Polynomial filters, a kind of Graph Neural Networks, typically use a predetermined polynomial basis and learn the coefficients from the training data. It has been observed that the effectiveness of the model is highly dependent on the property of the polynomial basis. Consequently, two natural and fundamental questions arise: Can we learn a suitable polynomial basis from the training data? Can we determine the optimal polynomial basis for a given graph and node features? In this paper, we propose two spectral GNN models that provide positive answers to the questions posed above. First, inspired by Favard's Theorem, we propose the FavardGNN model, which learns a polynomial basis from the space of all possible orthonormal bases. Second, we examine the supposedly unsolvable definition of optimal polynomial basis from Wang & Zhang (2022) and propose a simple model, OptBasisGNN, which computes the optimal basis for a given graph structure and graph signal. Extensive experiments are conducted to demonstrate the effectiveness of our proposed models.

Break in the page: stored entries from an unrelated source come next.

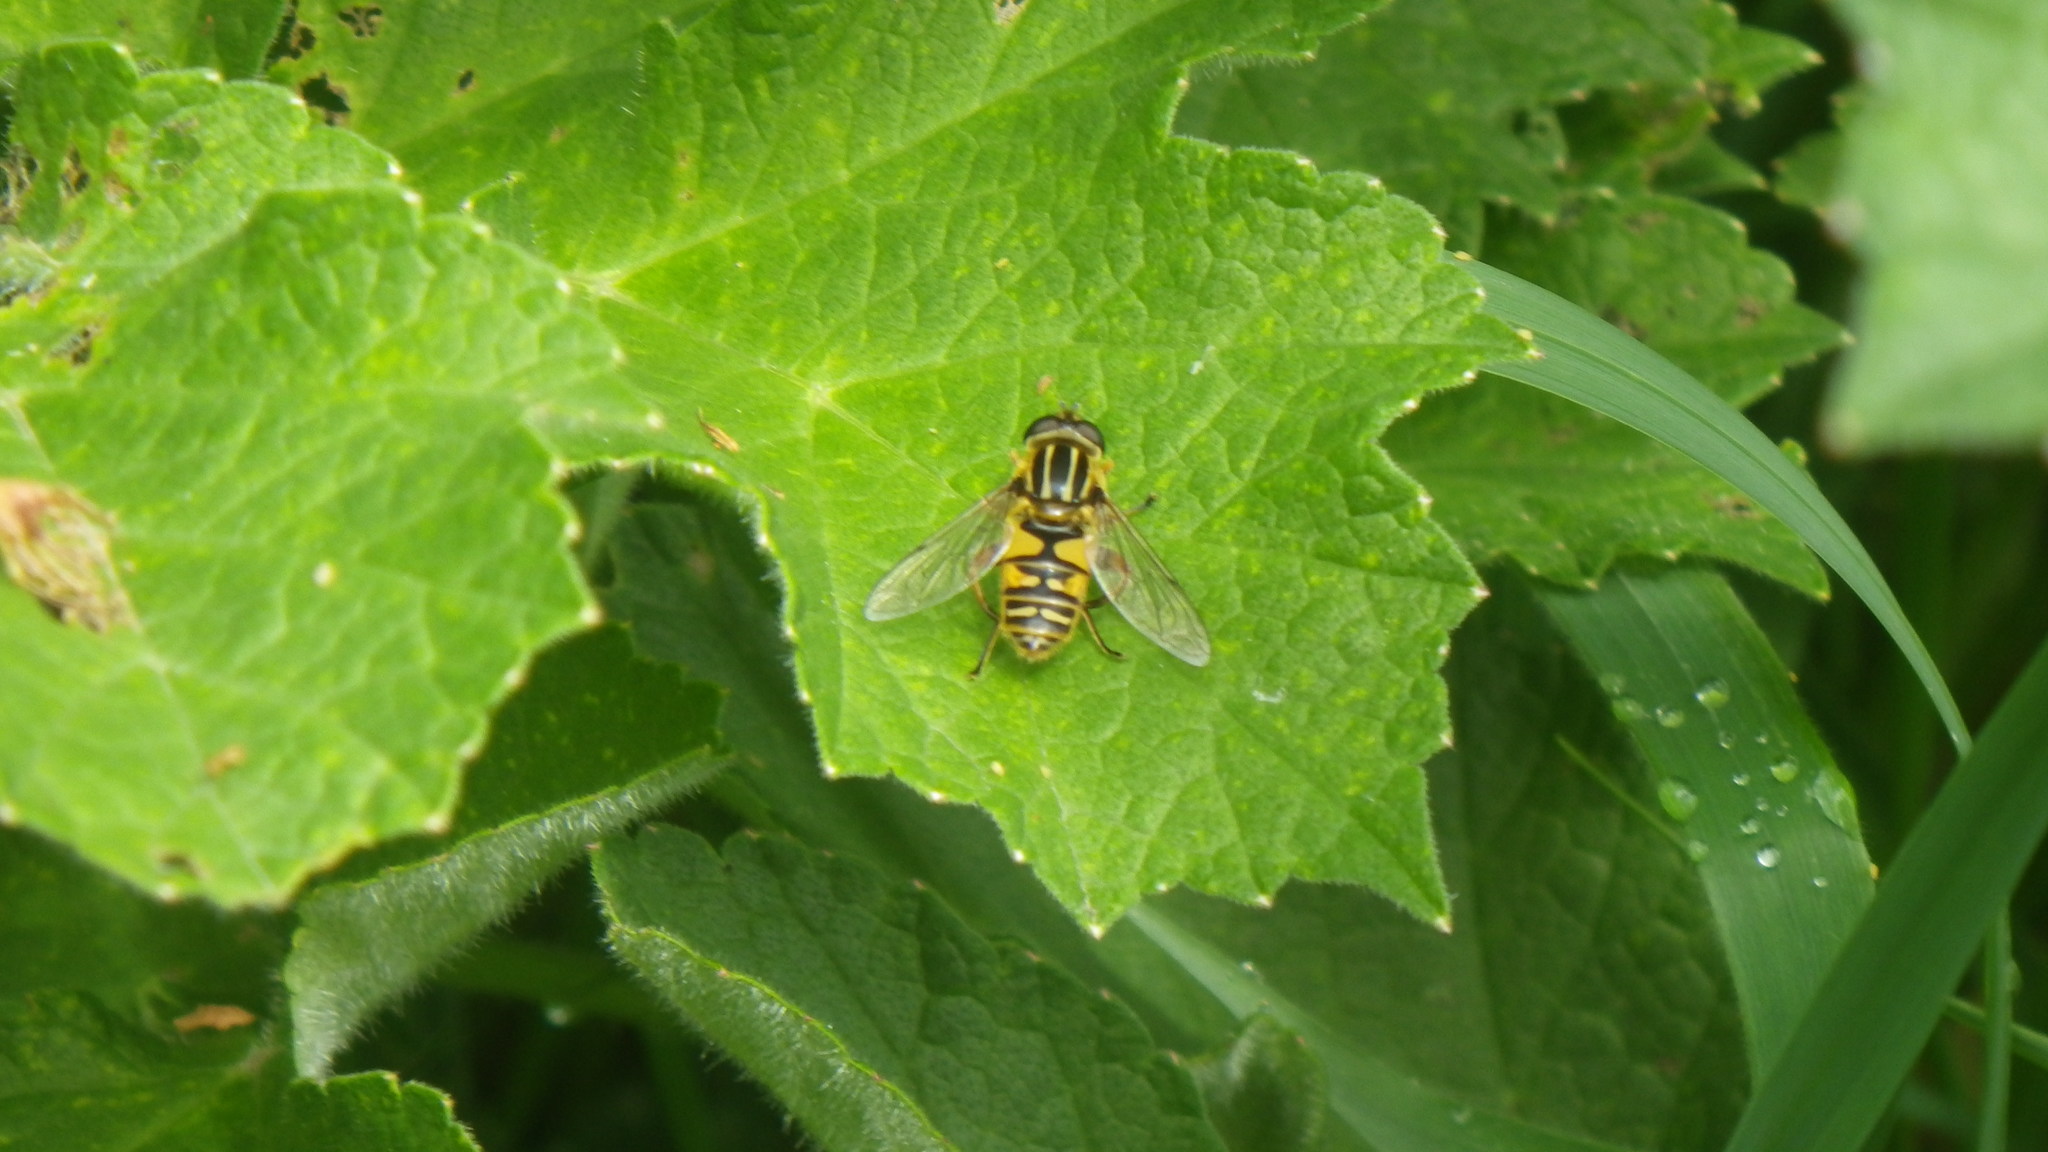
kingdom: Animalia
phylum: Arthropoda
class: Insecta
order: Diptera
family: Syrphidae
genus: Helophilus
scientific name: Helophilus pendulus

翻译：多项式滤波器作为图神经网络的一种，通常使用预定的多项式基并从训练数据中学习系数。研究表明，模型的有效性高度依赖于多项式基的性质。由此引发两个自然且基础的问题：能否从训练数据中学习到合适的多项式基？能否针对给定图和节点特征确定最优多项式基？本文提出两种谱域图神经网络模型，对上述问题给出肯定答案。首先，受Favard定理启发，我们提出FavardGNN模型，该模型从所有可能正交基构成的空间中学习多项式基。其次，我们审视Wang & Zhang（2022）中看似难以求解的最优多项式基定义，提出一个简单模型OptBasisGNN，该模型针对给定图结构和图信号计算最优基。通过大量实验验证了所提模型的有效性。